━━━ TEXT SEGMENT ━━━

Ok, I've figured out how to circumvent this problem for my particular project. It isn't the prettiest, but boy is it fast.
The problem is all about the MATCH. Data Migrator is performing a Match where the two choices are:
ON MATCH INCLUDE
ON NOMATCH INCLUDE
Doesn't strike me as a valuable addition to the run.
My particular structure has tens of thousands of entries of one particular element within the output file. Pretty much my file is a wrapper (the top element with a few attributes and a dozen single-copy elements within it) plus a big, massively duplicated structure within it after that. That big structure is the tens of thousands part I mentioned above, and the reason the Match runs so slowly.
Data Migrator is insisting that it look for duplicates of this big structure. There's no option to avoid it. The nature of my particular situation guarantees that duplicates can't exist. At write time Data Migrator issues the MATCH which for me will never exist. As the output grows, the search time for the Match grows as well and I'm stuck waiting. The run becomes a dirge.
My solution -- I pulled the big structure out of the surrounding XML (this is the master file I'm talking about) so that the master file defines just the big, heavily-repeated structure. I created a run that only writes the big structure. The result is an XML output that has multiple copies of the big structure, but doesn't perform the Match because it considers each of them a separate doc. It puts all of them into a single text file as peers one right after the other, attaching the attribute
xmlns:xsi="http://www.w3.org/2001/XMLSchema-instance"
. . . to each one. I do a global find-and-replace on that string to remove it from the entire run. 30MB of output writes in about 15 seconds and the find-and-replace in Notepad runs in about 30 seconds. What remains is to cut and paste the wrapper on the top and bottom of this monster output.
So I'm doing the final steps by hand.
I'll be honest -- I'm not sure you necessarily want Match to happen on an XML stream output. In a case like this making it optional would have saved me hours of work and would save the product hours of execution time making it look super-fast and super slick. As it stands I cannot release the tool to my end-users, but I can respond in ten minutes when they need to adjust a calculation and resend 45,000 records.
J.

━━━

Reproduce the post about slow Data Migrator matches word for word, from "My solution -- I" up to and including "steps by hand.".

━━━ DATA RECORDS ━━━

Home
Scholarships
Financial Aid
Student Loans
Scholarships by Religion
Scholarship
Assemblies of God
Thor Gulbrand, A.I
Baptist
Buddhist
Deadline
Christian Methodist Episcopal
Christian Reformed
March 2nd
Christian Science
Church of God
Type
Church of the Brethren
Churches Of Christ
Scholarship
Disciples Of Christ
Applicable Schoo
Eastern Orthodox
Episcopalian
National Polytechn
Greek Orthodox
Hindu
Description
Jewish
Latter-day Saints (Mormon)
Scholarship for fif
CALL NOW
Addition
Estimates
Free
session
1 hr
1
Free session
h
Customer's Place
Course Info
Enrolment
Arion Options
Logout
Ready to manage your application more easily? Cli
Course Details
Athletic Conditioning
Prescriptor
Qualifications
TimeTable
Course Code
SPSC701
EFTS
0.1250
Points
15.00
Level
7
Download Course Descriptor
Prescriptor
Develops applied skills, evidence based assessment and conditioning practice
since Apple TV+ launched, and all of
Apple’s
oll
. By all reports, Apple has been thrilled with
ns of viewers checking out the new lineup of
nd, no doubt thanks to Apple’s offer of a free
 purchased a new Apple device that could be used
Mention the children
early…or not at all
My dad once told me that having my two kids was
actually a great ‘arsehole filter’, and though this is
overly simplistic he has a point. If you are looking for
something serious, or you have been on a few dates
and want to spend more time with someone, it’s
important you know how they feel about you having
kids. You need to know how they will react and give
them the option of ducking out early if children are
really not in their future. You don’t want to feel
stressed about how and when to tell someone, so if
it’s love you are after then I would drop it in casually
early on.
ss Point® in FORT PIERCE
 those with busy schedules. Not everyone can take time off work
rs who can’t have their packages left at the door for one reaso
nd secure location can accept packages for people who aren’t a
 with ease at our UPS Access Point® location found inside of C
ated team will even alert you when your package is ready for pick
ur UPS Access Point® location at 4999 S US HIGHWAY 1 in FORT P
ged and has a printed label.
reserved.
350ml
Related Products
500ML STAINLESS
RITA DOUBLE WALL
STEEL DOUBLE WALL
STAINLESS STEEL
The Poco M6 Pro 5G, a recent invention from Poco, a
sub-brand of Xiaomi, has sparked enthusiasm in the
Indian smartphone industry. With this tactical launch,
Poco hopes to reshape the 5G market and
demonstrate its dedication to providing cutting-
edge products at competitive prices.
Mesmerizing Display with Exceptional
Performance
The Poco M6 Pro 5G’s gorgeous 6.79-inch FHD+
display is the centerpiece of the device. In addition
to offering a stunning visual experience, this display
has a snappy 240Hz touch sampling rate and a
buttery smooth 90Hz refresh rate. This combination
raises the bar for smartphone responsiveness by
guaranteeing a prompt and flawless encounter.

━━━
━━━ DATA RECORDS ━━━

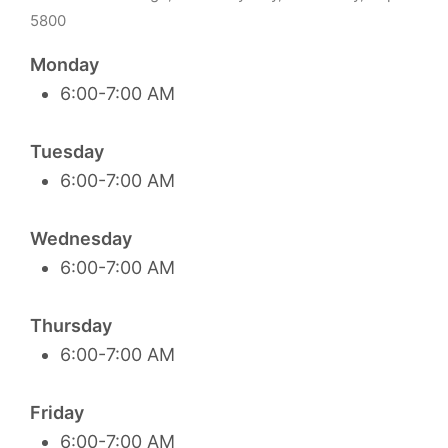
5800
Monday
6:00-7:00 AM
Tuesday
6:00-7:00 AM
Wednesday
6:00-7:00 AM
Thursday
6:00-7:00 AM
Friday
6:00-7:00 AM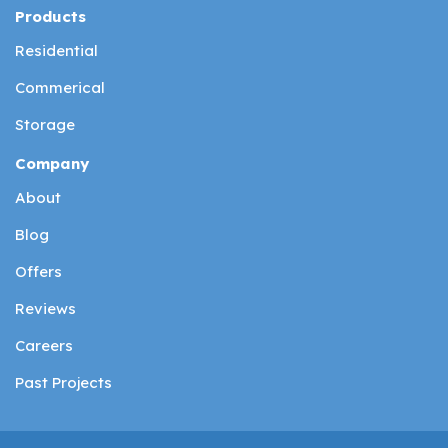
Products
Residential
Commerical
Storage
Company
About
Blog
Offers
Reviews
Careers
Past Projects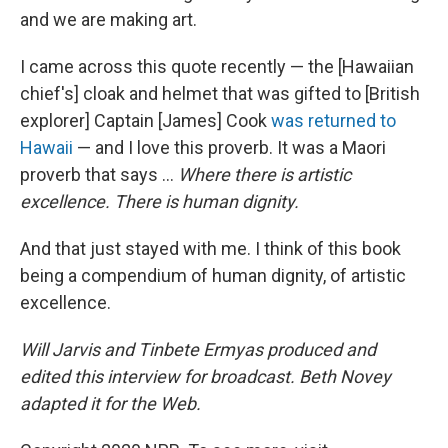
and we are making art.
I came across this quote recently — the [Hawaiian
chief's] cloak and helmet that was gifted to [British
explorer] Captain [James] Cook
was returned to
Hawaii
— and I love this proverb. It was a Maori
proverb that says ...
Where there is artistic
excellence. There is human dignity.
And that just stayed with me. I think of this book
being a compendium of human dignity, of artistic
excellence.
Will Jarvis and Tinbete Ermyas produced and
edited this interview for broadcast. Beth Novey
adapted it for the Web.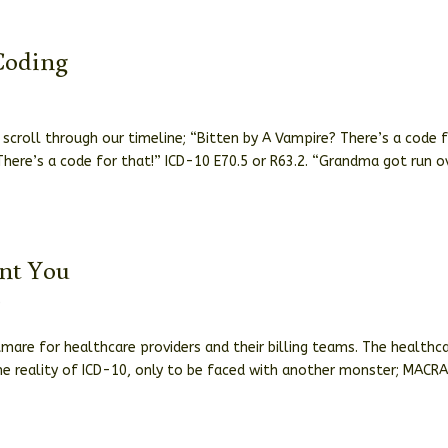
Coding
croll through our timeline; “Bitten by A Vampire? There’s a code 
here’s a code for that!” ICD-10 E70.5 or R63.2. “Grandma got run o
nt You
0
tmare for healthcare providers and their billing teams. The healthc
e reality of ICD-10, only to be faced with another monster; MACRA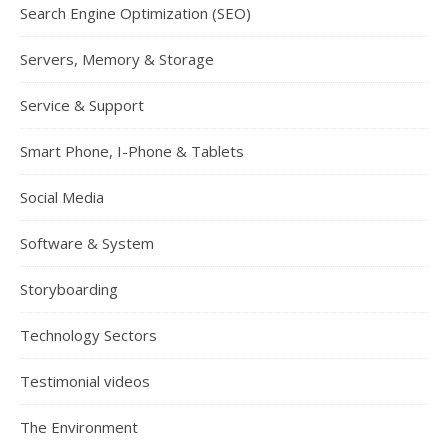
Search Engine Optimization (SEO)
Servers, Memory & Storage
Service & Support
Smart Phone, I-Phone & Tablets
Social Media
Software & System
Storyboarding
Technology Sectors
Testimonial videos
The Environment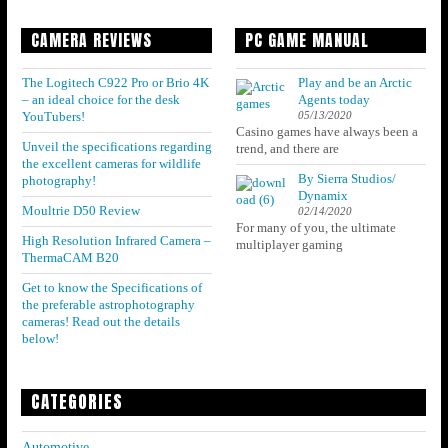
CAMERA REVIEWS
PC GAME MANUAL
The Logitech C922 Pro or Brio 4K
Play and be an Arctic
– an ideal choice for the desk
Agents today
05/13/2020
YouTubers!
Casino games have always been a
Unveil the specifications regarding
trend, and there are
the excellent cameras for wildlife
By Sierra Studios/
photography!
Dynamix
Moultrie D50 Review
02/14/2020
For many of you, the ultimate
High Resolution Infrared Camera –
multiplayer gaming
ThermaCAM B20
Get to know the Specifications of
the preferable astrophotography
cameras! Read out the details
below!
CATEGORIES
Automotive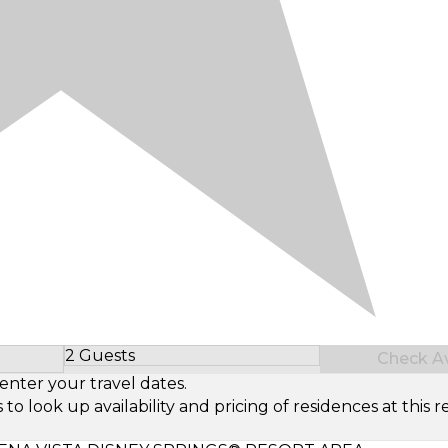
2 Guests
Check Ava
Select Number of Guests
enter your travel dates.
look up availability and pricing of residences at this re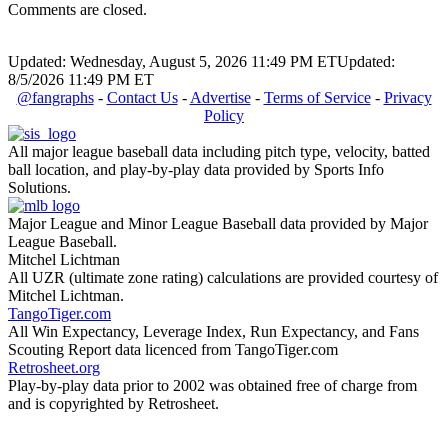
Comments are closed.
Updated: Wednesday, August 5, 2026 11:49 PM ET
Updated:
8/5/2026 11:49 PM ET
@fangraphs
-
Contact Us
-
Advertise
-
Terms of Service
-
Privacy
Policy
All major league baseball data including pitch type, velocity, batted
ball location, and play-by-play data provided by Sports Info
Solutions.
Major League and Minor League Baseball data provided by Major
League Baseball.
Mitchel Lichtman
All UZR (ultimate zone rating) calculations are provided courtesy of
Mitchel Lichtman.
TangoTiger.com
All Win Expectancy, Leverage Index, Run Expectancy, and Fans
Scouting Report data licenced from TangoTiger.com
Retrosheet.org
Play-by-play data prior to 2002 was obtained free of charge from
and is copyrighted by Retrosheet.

━━━

- [EXPECTED ANSWER]
My solution -- I pulled the big structure out of the surrounding XML (this is the master file I'm talking about) so that the master file defines just the big, heavily-repeated structure. I created a run that only writes the big structure. The result is an XML output that has multiple copies of the big structure, but doesn't perform the Match because it considers each of them a separate doc. It puts all of them into a single text file as peers one right after the other, attaching the attribute
xmlns:xsi="http://www.w3.org/2001/XMLSchema-instance"
. . . to each one. I do a global find-and-replace on that string to remove it from the entire run. 30MB of output writes in about 15 seconds and the find-and-replace in Notepad runs in about 30 seconds. What remains is to cut and paste the wrapper on the top and bottom of this monster output.
So I'm doing the final steps by hand.